Poker Bot Project
Introduction
Many ML models are trained to perform well against optimal or near-optimal behavior, but real-world opponents are inconsistent and unpredictable. This led me to wonder if training for theoretically strong play also leads to the highest payoff against imperfect opponents. In Kuhn Poker, game-theory optimal (GTO) strategies aimed at minimizing exploitation are not guaranteed to yield the highest returns against imperfect opponents.
I modify Deep CFR, a self-play learning method that uses neural networks to approximate action preferences. My project investigates smoothing this learning process to produce strategies that perform better against imperfect opponents. The input to the model is the information state $I$, which consists of the private card and the public betting history. The model outputs a probability distribution over the legal actions $a$ (check, bet, etc.).
TLDR
Related Work
Counterfactual Regret Minimization (CFR) solves two-player zero-sum imperfect-information games by breaking down global regret into counterfactual regrets. Deep CFR uses neural networks to approximate these regrets from sampled traversals. I test whether a moderate smoothing of regret matching inside Deep CFR changes performance by evaluating cross-play EV against MCCFR opponents of varying strength.
Dataset and Features
Training data comes from self-play in OpenSpiel’s Kuhn Poker environment. Each sample corresponds to an information state $I$ and the regret or strategy targets produced by the Deep CFR solver. Evaluation is determined by post-training cross-play.
Methods
Problem setting
At each decision point, a player observes an information state $I$, and must choose an action $a \in A(I)$. A policy $\sigma(I)$ is a probability distribution over the legal actions.
Counterfactual regret minimization
Let $R_t(I,a)$ denote the cumulative counterfactual regret for action $a$ at information state $I$ after iteration $t$, and let $R_t^+(I,a) = \max{R_t(I,a), 0}$.

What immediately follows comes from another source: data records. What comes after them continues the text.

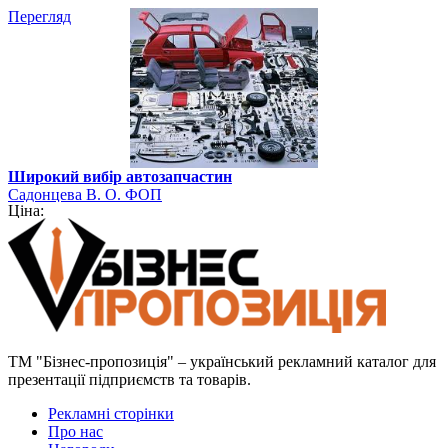
Перегляд
Широкий вибір автозапчастин
Садонцева В. О. ФОП
Ціна:
ТМ "Бізнес-пропозиція" – український рекламний каталог для
презентації підприємств та товарів.
Рекламні сторінки
Про нас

Standard regret matching defines the next policy by:
$$ \sigma_{t+1}(a|I) = \frac{R_t^+(I,a)}{\sum_{a’ \in A(I)} R_t^+(I,a’)} \quad \text{if } \sum_{a’ \in A(I)} R_t^+(I,a’) > 0 $$
Deep CFR baseline
The policy network is a multilayer perceptron with hidden layers of size (256,256), while a second network predicts regret-like action scores. The baseline strategy loss is:
$$ L_{\text{strategy}} = \frac{1}{B}\sum_{i=1}^{B} w_i ||\hat p_\theta(I_i)-p_i^\star||_2^2 $$
Soft Regret Matching (SoftRM)
Let $\hat{R}_t(I,a)$ denote the regret-like score predicted by the network. I define a smoothed policy by:
$$ \sigma_{t+1}^{\text{soft}}(a|I) = \frac{\exp(\lambda \hat{R}t(I,a))}{\sum{a’ \in A(I)} \exp(\lambda \hat{R}_t(I,a’))} $$
where $\lambda > 0$ is a regularizing parameter. This update can be interpreted as an entropy-regularized policy choice. For a fixed state $I$:
$$ \pi^\star(\cdot|I) = \arg\max_{\pi \in \Delta(A(I))} \sum_{a \in A(I)} \pi(a|I)\hat{R}_t(I,a) + \frac{1}{\lambda} H(\pi(\cdot|I)) $$
where $H(\pi) = - \sum \pi(a|I)\log \pi(a|I)$ is the Shannon entropy.

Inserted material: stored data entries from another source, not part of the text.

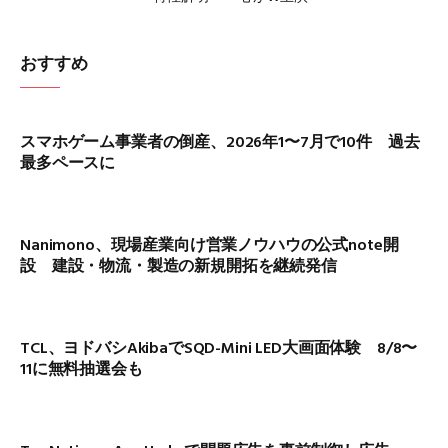
おすすめ
スマホゲーム事業者の倒産、2026年1〜7月で10件 過去
最多ペースに
Nanimono、現場産業向け営業ノウハウの公式note開
設 建設・物流・製造の新規開拓を継続発信
TCL、ヨドバシAkibaでSQD-Mini LED大画面体験 8/8〜
11に無料抽選会も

Entropy-regularized policy-loss variant
I also tested regularizing the strategy-network training loss directly:
$$ L_{\text{total}} = L_{\text{strategy}} - \alpha H(\hat p) $$
Experiments / Results / Discussion
Experimental setup and metrics
The primary metric is EV against an MCCFR opponent:
$$ \text{EV}(m,k) = \frac{1}{N}\sum_{i=1}^{N} r_i $$
Top: Mean EV and paired differences. Bottom: Raw seed data demonstrates that seed-specific variation dominates the algorithmic effects.
Main Results
Against the 5000-iteration MCCFR opponent, baseline Deep CFR achieves mean EV -0.1551, compared with -0.1525 for SoftRM ($\lambda=0.1$). Variance across seeds was substantial, but within a given seed, the three methods moved together, suggesting the smoothing parameter had less impact than the training seed.
Policy Entropy Check
Mean policy entropy changed only slightly:
- Baseline: 0.6906
- SoftRM ($\lambda=0.1$): 0.6911
- SoftRM ($\lambda=0.3$): 0.6911
Conclusion
SoftRM did not significantly improve performance against MCCFR opponents in Kuhn Poker. The tiny entropy shift suggests the smoothing was too weak or the state space too small to allow for meaningful strategy divergence. Future work should scale this to Leduc Hold’em to see if the complexity allows the regularizer more “room” to work. Next step is to move to larger games where there is greater room for entropy to develop differences in policy, and to test other models, such as an ensemble reinforcement learning model.